Aim of the exercise
Copy out each line of the entries below in which the string "Afghanistan" appears.
Available data Start Marker
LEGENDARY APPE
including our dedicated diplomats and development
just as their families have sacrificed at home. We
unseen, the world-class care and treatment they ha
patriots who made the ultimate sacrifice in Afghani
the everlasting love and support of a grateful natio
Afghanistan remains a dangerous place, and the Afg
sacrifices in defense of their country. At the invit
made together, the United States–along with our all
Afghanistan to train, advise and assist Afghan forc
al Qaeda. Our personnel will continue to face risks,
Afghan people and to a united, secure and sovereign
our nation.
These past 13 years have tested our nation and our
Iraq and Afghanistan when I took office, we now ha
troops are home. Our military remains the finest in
Available data End Marker
The completed task
Afghanistan remains a dangerous place, and the Afg
Afghanistan to train, advise and assist Afghan forc
Iraq and Afghanistan when I took office, we now ha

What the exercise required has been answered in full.